= YOUR INSTRUCTIONS =
Please return every line of the records below that contains the word "Spring".

= DATA =

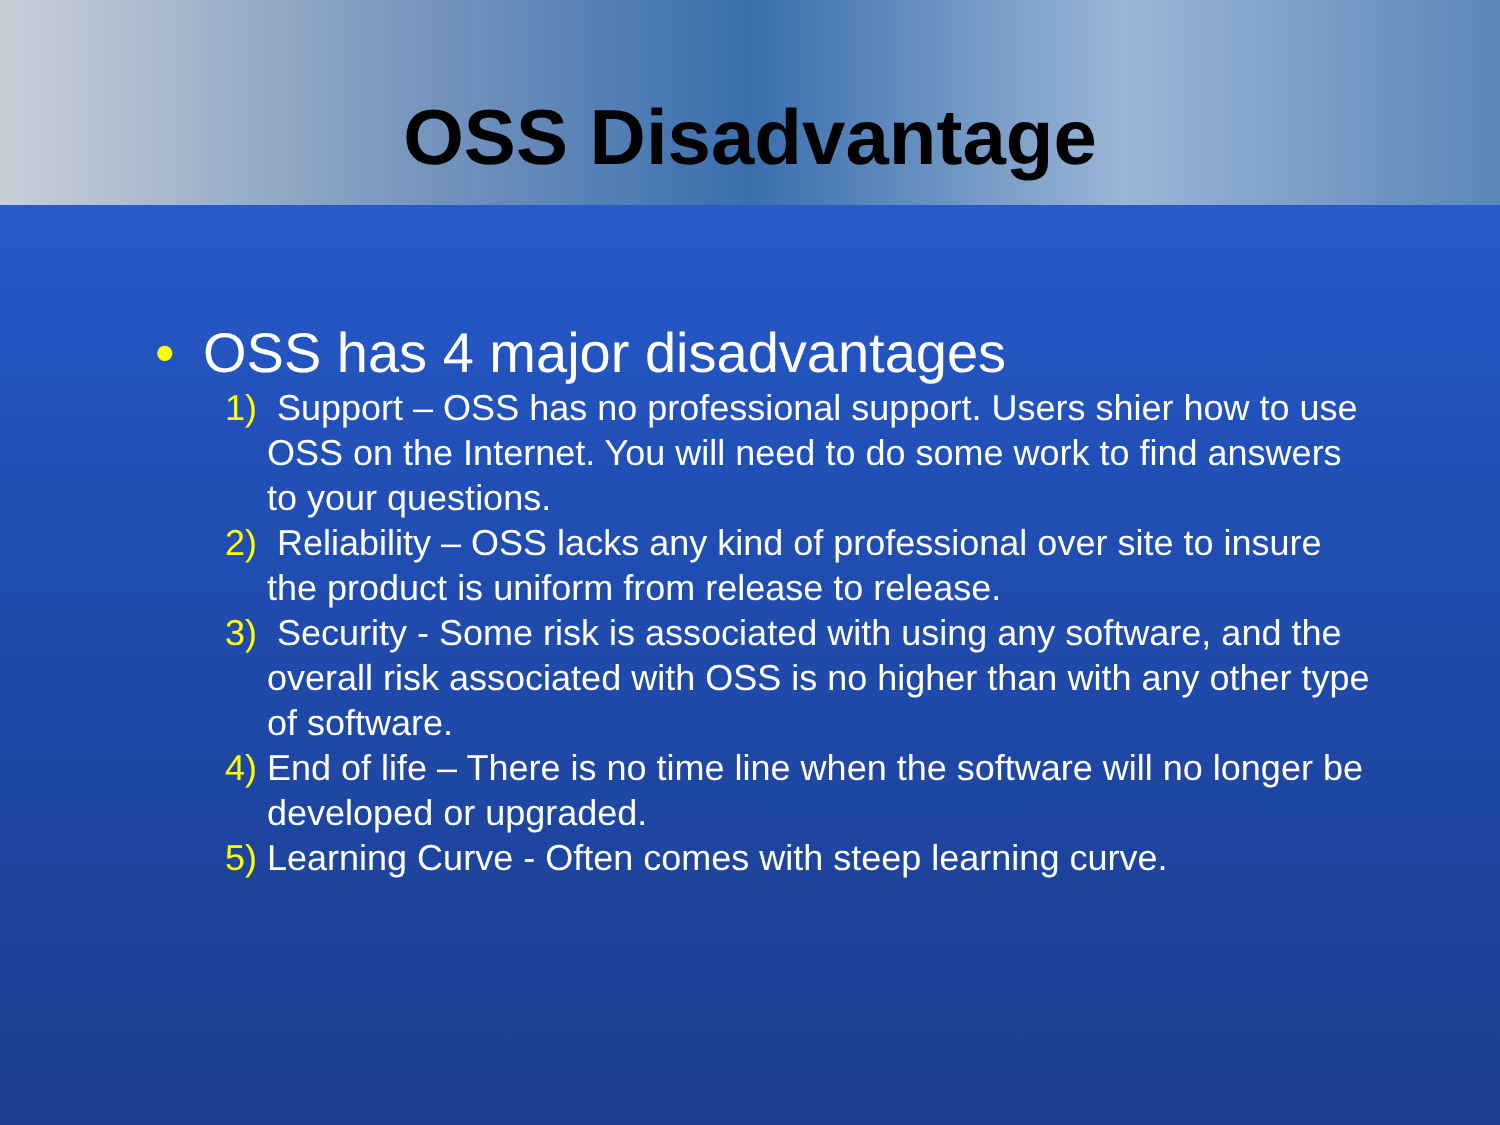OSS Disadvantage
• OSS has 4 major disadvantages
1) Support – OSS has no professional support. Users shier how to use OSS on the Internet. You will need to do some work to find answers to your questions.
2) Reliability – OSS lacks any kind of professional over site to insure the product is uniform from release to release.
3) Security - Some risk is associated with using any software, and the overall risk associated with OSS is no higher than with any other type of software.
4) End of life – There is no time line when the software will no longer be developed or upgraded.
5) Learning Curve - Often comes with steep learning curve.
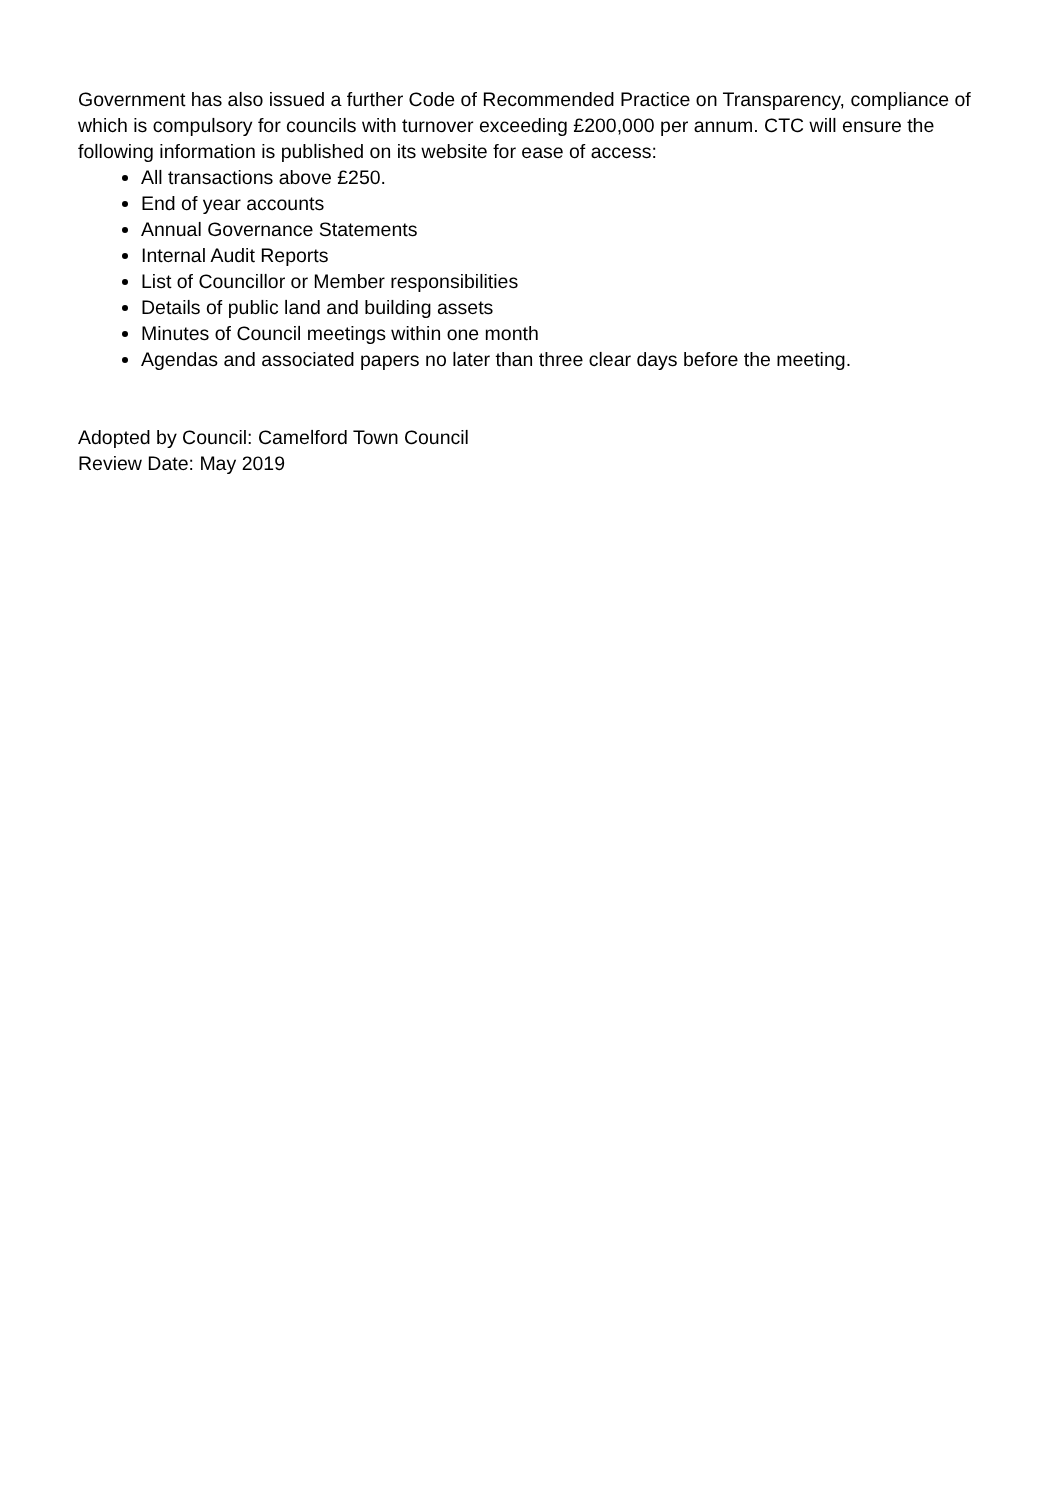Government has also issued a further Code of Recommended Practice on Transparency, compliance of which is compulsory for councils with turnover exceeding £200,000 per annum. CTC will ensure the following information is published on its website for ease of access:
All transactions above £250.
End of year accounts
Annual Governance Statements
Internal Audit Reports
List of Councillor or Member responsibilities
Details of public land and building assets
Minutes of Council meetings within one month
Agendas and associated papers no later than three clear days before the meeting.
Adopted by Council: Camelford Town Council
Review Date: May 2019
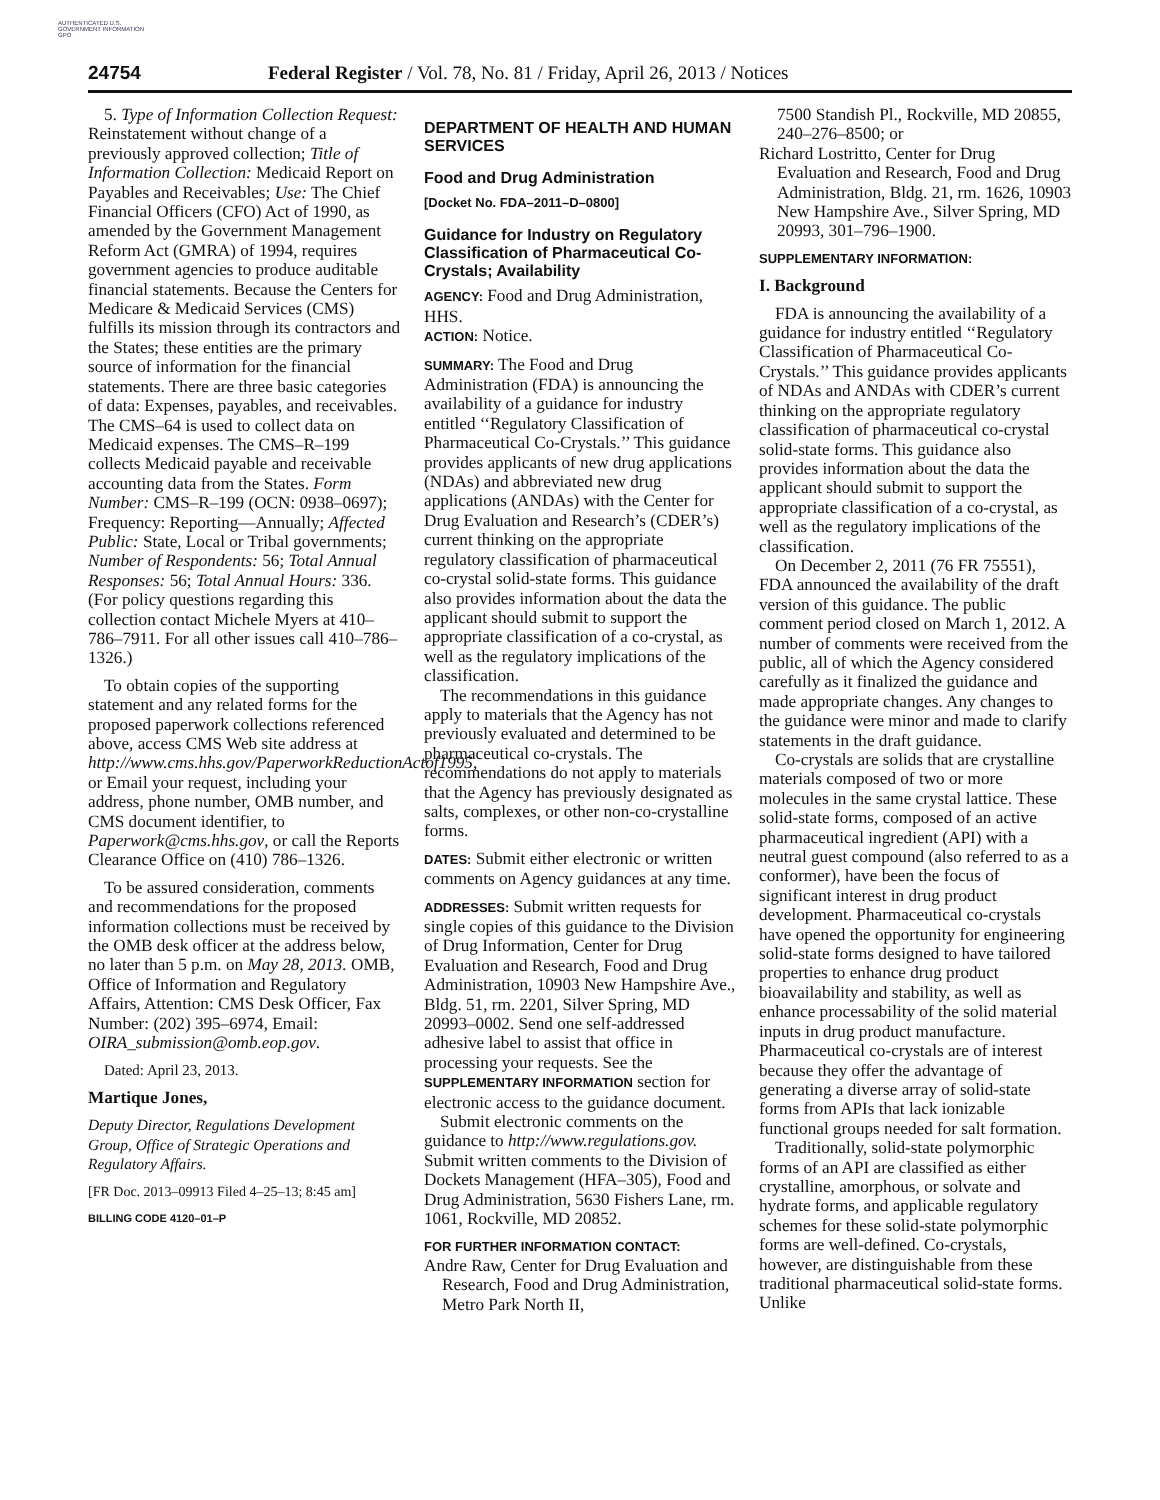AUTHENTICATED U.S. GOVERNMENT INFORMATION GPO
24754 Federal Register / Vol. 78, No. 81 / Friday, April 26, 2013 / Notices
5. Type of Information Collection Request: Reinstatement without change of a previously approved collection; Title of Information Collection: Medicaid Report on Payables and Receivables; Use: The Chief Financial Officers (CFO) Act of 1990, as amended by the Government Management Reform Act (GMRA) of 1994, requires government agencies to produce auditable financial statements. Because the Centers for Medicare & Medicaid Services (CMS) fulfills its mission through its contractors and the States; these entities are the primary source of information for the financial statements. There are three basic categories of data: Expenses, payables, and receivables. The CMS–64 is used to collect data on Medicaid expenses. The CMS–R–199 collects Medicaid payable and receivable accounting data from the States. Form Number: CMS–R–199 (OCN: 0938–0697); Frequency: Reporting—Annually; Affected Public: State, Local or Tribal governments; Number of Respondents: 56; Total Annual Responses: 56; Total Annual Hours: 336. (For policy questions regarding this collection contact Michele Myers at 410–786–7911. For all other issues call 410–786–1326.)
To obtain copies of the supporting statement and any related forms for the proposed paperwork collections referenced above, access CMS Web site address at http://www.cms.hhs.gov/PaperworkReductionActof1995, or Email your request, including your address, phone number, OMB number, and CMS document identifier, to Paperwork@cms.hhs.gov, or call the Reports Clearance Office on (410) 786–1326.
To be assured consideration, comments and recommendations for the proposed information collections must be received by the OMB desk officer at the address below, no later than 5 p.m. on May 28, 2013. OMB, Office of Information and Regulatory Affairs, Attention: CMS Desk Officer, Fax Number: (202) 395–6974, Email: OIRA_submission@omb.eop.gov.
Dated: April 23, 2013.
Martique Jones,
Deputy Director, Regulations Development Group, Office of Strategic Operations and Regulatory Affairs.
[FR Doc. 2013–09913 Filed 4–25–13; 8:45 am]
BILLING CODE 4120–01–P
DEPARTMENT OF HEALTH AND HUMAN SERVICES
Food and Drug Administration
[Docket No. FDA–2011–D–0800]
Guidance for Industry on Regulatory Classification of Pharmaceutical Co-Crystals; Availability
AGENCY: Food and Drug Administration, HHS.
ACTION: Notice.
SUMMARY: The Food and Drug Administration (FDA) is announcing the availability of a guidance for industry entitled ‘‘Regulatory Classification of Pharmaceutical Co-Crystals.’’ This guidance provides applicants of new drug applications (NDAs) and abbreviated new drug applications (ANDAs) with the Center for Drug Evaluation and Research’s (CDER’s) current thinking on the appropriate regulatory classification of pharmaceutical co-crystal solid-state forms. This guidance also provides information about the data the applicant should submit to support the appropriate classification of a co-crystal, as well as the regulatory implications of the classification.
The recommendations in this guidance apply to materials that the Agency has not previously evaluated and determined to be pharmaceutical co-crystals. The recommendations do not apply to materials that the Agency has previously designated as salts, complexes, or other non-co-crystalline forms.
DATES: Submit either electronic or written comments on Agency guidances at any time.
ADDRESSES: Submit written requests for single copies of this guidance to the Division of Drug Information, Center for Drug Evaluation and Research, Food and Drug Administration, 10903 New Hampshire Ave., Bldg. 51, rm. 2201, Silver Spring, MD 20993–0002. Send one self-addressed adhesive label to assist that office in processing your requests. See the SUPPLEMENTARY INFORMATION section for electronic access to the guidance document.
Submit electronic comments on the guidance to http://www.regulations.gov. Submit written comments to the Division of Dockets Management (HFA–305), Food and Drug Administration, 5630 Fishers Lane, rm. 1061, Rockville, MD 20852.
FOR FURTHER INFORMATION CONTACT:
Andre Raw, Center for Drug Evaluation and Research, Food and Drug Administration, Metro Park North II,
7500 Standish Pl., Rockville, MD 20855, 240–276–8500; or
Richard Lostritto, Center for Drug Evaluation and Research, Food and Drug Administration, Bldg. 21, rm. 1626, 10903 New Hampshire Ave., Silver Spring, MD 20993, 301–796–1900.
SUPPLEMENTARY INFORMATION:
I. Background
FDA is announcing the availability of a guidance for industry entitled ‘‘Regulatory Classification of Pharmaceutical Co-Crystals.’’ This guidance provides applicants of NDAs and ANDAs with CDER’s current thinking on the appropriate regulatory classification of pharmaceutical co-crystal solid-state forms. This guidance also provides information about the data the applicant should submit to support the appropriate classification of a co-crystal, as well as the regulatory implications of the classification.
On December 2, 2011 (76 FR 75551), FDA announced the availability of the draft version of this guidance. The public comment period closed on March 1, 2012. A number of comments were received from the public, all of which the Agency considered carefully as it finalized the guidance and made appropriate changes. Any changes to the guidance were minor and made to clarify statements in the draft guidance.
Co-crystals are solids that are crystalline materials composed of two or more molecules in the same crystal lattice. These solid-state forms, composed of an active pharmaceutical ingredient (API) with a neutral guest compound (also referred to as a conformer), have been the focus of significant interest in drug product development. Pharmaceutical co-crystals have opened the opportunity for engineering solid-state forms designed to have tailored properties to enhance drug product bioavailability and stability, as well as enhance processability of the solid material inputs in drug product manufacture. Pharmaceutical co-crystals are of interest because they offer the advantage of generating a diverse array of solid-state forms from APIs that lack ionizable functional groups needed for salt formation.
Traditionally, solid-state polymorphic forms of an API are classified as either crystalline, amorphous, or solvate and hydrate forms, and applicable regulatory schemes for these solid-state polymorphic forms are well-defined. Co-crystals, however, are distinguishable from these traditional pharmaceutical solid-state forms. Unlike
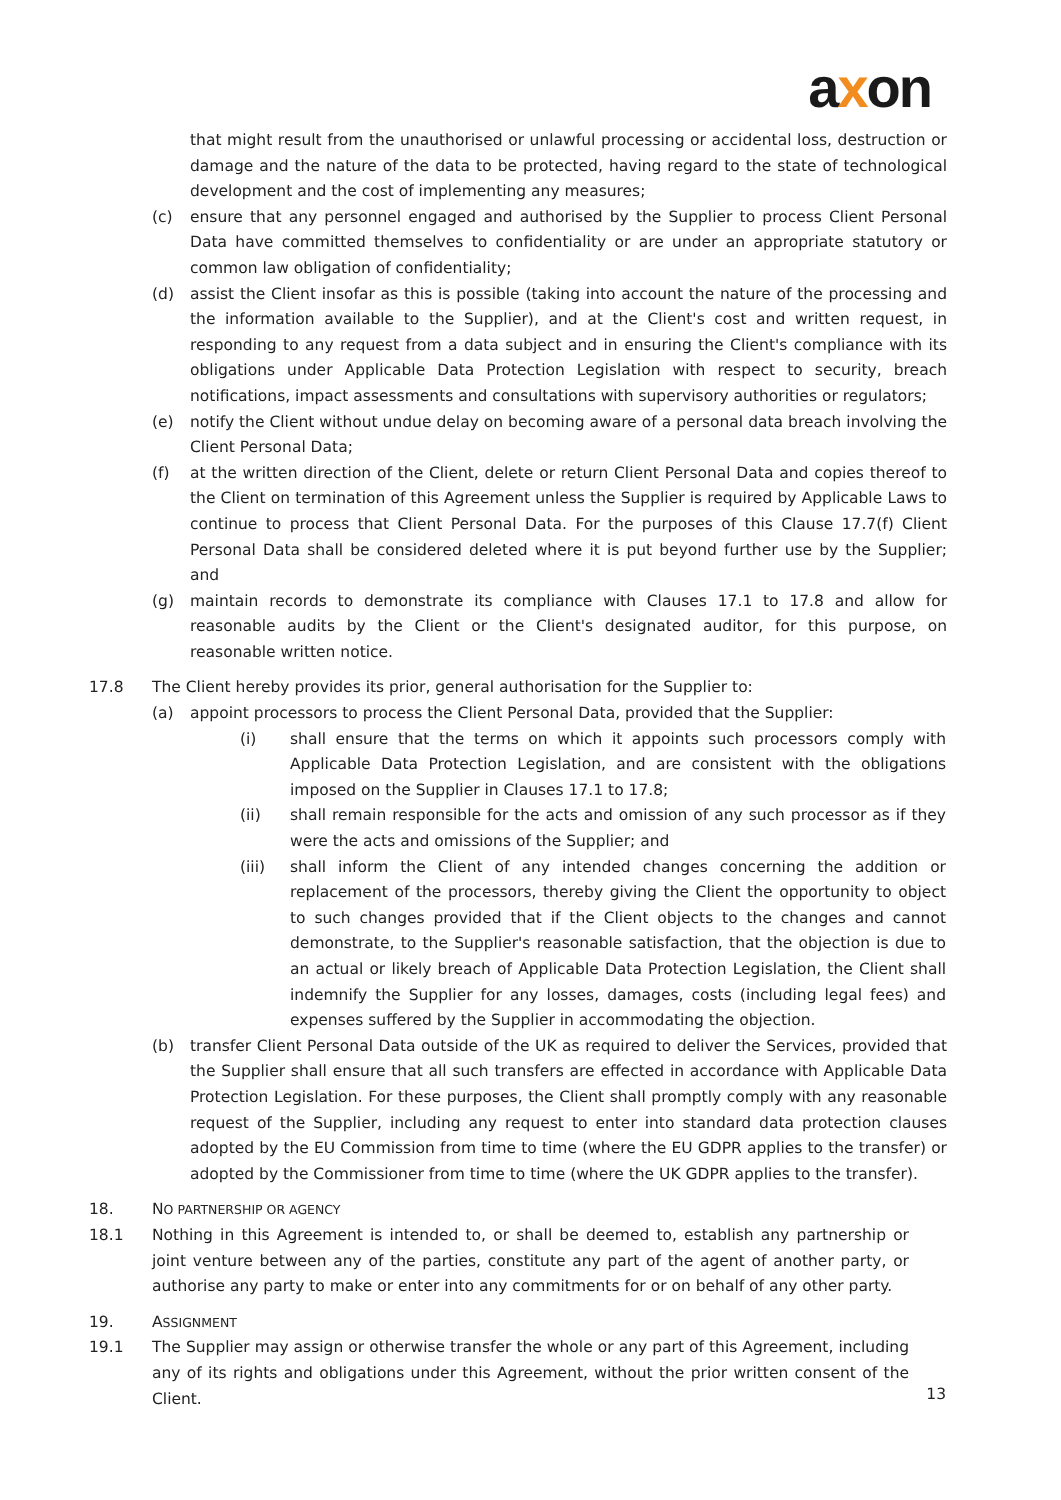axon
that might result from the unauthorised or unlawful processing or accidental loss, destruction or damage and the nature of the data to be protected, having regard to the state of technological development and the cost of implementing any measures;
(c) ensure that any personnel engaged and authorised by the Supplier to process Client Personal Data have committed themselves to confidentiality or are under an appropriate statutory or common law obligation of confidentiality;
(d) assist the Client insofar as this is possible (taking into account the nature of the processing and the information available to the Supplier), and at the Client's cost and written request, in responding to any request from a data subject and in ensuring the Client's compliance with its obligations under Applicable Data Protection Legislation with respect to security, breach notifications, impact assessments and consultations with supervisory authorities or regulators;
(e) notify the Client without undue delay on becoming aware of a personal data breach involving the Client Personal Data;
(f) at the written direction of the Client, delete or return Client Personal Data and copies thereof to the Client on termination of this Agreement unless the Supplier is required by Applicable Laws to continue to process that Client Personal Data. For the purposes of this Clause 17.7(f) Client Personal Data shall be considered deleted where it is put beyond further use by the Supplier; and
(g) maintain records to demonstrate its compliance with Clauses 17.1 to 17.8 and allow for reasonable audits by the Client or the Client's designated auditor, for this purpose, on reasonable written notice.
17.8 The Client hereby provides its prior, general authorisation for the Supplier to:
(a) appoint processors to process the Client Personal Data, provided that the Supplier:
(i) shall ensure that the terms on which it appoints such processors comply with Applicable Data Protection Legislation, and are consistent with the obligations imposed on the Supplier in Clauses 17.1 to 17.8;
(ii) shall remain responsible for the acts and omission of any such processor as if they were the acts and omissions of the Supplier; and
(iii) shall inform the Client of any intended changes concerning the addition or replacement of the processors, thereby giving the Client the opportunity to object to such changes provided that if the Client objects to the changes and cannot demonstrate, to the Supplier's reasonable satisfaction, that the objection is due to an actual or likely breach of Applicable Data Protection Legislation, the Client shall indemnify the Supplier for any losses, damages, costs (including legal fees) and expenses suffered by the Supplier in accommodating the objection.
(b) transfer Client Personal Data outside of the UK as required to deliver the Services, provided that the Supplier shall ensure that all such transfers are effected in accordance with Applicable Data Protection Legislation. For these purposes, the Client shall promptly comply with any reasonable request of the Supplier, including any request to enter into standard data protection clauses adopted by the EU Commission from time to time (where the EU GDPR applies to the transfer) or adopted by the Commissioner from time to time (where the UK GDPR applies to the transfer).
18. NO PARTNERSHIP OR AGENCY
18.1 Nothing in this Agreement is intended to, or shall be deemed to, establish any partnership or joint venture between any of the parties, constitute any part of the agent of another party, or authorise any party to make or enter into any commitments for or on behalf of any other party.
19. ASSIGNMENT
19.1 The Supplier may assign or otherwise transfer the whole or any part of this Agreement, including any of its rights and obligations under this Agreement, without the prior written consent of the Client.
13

= FINISHED EXERCISE =
ADDRESSES: Submit written requests for single copies of this guidance to the Division of Drug Information, Center for Drug Evaluation and Research, Food and Drug Administration, 10903 New Hampshire Ave., Bldg. 51, rm. 2201, Silver Spring, MD 20993–0002. Send one self-addressed adhesive label to assist that office in processing your requests. See the SUPPLEMENTARY INFORMATION section for electronic access to the guidance document.
Richard Lostritto, Center for Drug Evaluation and Research, Food and Drug Administration, Bldg. 21, rm. 1626, 10903 New Hampshire Ave., Silver Spring, MD 20993, 301–796–1900.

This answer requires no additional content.